Tips for Parents
"You don't win silver. You lose gold." That's the sour message of a sneaker advertisement that aired on TV during the Atlanta Olympics.
Such omnipresent multimedia messages combined with a "winning is everything" philosophy embraced by increasing numbers of parents and coaches - makes it harder than ever for adults to teach kids that it's not whether you win or lose, but how you play the game that's important.
It's not surprising that the rise in bad sportsmanship -- and outrageous behavior in professional sports has resulted in a parallel increase of poor sportsmanship (e.g., trash-talking, violence) in youth sports. Regardless of whether we caution our kids to NOT idolize professional athletes who behave badly, kids will continue to be influenced by the behavior of the pros.
How can you instill in your child the importance of good sportsmanship and offset the "win at all costs" philosophy? Both parents and coaches can start by focusing on these issues:
Be Your Child's Role Model.
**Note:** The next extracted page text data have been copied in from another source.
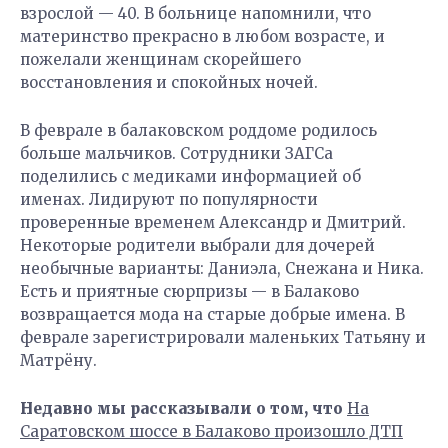
взрослой — 40. В больнице напомнили, что
материнство прекрасно в любом возрасте, и
пожелали женщинам скорейшего
восстановления и спокойных ночей.
В феврале в балаковском роддоме родилось
больше мальчиков. Сотрудники ЗАГСа
поделились с медиками информацией об
именах. Лидируют по популярности
проверенные временем Александр и Дмитрий.
Некоторые родители выбрали для дочерей
необычные варианты: Даниэла, Снежана и Ника.
Есть и приятные сюрпризы — в Балаково
возвращается мода на старые добрые имена. В
феврале зарегистрировали маленьких Татьяну и
Матрёну.
Недавно мы рассказывали о том, что
На
Саратовском шоссе в Балаково произошло ДТП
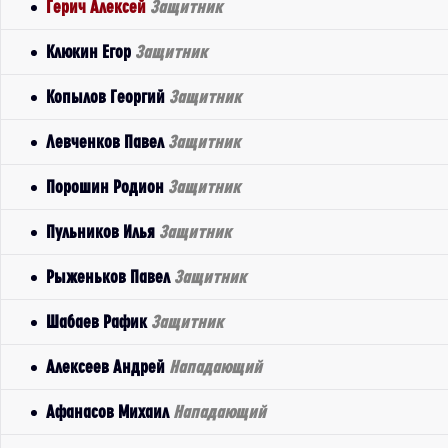
Герич Алексей
Защитник
Клюкин Егор
Защитник
Копылов Георгий
Защитник
Левченков Павел
Защитник
Порошин Родион
Защитник
Пульников Илья
Защитник
Рыженьков Павел
Защитник
Шабаев Рафик
Защитник
Алексеев Андрей
Нападающий
Афанасов Михаил
Нападающий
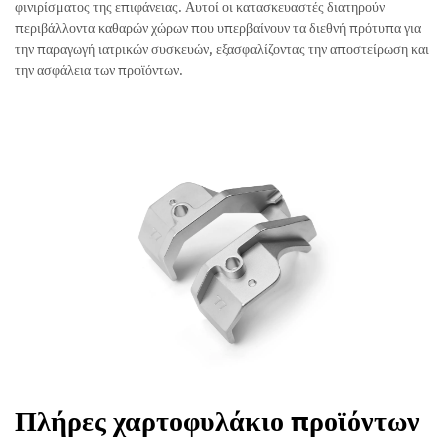
φινιρίσματος της επιφάνειας. Αυτοί οι κατασκευαστές διατηρούν
περιβάλλοντα καθαρών χώρων που υπερβαίνουν τα διεθνή πρότυπα για
την παραγωγή ιατρικών συσκευών, εξασφαλίζοντας την αποστείρωση και
την ασφάλεια των προϊόντων.
Πλήρες χαρτοφυλάκιο προϊόντων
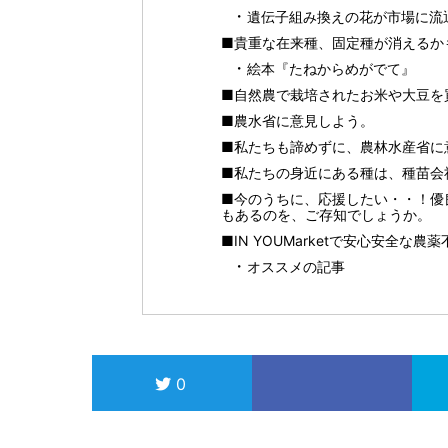
遺伝子組み換えの花が市場に流
■貴重な在来種、固定種が消えるか
絵本『たねからめがでて』
■自然農で栽培されたお米や大豆を
■農水省に意見しよう。
■私たちも諦めずに、農林水産省に
■私たちの身近にある種は、種苗会
■今のうちに、応援したい・・！優
もあるのを、ご存知でしょうか。
■IN YOUMarketで安心安全
オススメの記事
0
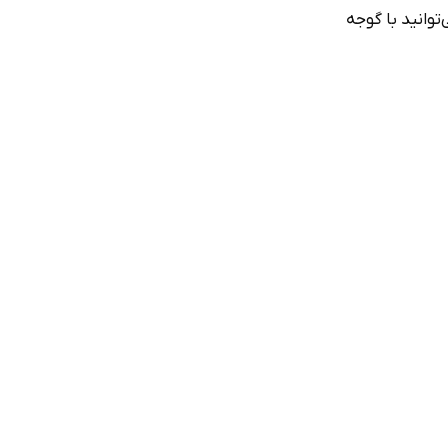
توانید با گوجه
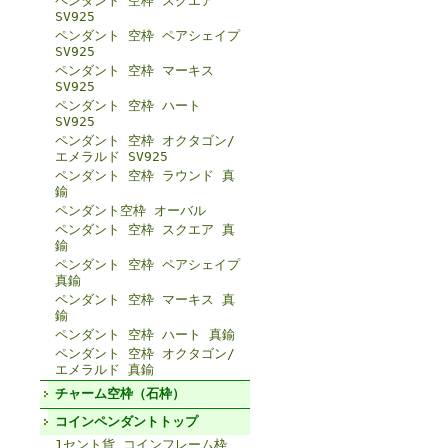
ペンダント 空枠 スクエア
SV925
ペンダント 空枠 ペアシェイプ
SV925
ペンダント 空枠 マーキス
SV925
ペンダント 空枠 ハート
SV925
ペンダント 空枠 オクタゴン/
エメラルド SV925
ペンダント 空枠 ラウンド 真
鍮
ペンダント空枠 オーバル
ペンダント 空枠 スクエア 真
鍮
ペンダント 空枠 ペアシェイプ
真鍮
ペンダント 空枠 マーキス 真
鍮
ペンダント 空枠 ハート 真鍮
ペンダント 空枠 オクタゴン/
エメラルド 真鍮
チャーム空枠（石枠）
コインペンダントトップ
1セント貨 コインフレーム枠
Offer praise and encouraging words for all athletes, including your child's opponents. Never openly berate, tease, or demean any child athlete, coach, or referee while attending a sporting event. When attending athletic events or watching them on TV with your child, refrain from criticizing or condemning athletes' performances.
During the Olympics, what messages are you sending your child if you honor only athletes from the United States, while rooting against athletes from all other countries? Let your child see you enjoy the sports and athletic activities that you play, modeling the philosophy that you don't always need to win or be the best to enjoy playing sports.
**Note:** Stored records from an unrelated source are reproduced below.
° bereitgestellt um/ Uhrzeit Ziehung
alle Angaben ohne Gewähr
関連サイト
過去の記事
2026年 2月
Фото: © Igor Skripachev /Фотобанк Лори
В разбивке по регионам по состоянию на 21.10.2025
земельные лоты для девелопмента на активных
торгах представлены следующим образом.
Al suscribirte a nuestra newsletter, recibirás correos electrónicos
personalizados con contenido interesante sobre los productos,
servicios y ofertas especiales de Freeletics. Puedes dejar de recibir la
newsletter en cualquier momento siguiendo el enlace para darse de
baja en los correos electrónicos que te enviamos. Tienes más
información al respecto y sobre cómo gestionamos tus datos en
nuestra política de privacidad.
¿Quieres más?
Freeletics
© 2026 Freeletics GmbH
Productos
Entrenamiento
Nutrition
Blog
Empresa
Do You Have A Hidden Agenda? Be honest with yourself about why you want your child to play organized sports. What do you want her to gain from the experience? Are your intentions based on providing her with pleasurable, social activities that develop a better sense of self-worth, skills, and sportsmanship? Or do you harbor dreams of her turning her topspin forehand into a collegiate scholarship, or riches and fame? A child's participation in sports and the importance attached to it should not be driven by a parent's desire to use her child's sports accomplishments for ulterior purposes.
You Set the Rules. It's ultimately your responsibility to teach your children good sportsmanship, both as a participant and as a spectator. If you observe your child engaged in poor sportsmanship, regardless of whether his coach corrects him or not, you must discuss your child's misbehavior and insensitivity with him after the game. If a coach is ignoring, allowing, or encouraging poor sportsmanship, you need to make your objections known to the coach in a private discussion.
Watching and Learning. Whether you're watching the Olympics on TV or attending a high-school sporting event, you can always find "teachable moments" regarding sportsmanship. Ask your child her opinions of: players who showboat and taunt their opponents; the costs to the team of a technical foul, or being ejected from a game for unsportsman-like conduct; and the appropriate behavior of opposing players toward one another after a game. During these "teachable moments" ask her open-ended questions and listen more than you talk or lecture.
Tips for Coaches
Coaches nurture good sportsmanship. They should embody parents' values regarding good sportsmanship. A coach must model good sportsmanship at every level and make it a core goal of his work with kids.
I recommend that every youth sports coach engage his players in a detailed discussion of good sportsmanship as soon as he forms his team. A written contract, perhaps titled The Good Sportsmanship Code, should be given to every child and his parent to sign. The contract should spell out what the coach expects from each player in terms of good sportsmanship, including the following areas:
- Losing one's temper
- Negative criticism of teammates, coaches, referees, and opposing players
- Blaming teammates for mistakes or a poor team performance
- "Trash talk" and taunting opponents
- Arguing referees' calls and judgments
- The need to congratulate one's opponents after a game
Coaching children is an honor and a privilege that carries with it a moral responsibility to contribute to the healthy character development of young players. Coaches who equate "trying your best" as the definition of success -- and who value, expect, and demand good sportsmanship from their players -- help shape the moral, ethical, and spiritual character of children.
Communicate often with your child's coach to make sure he takes this responsibility seriously.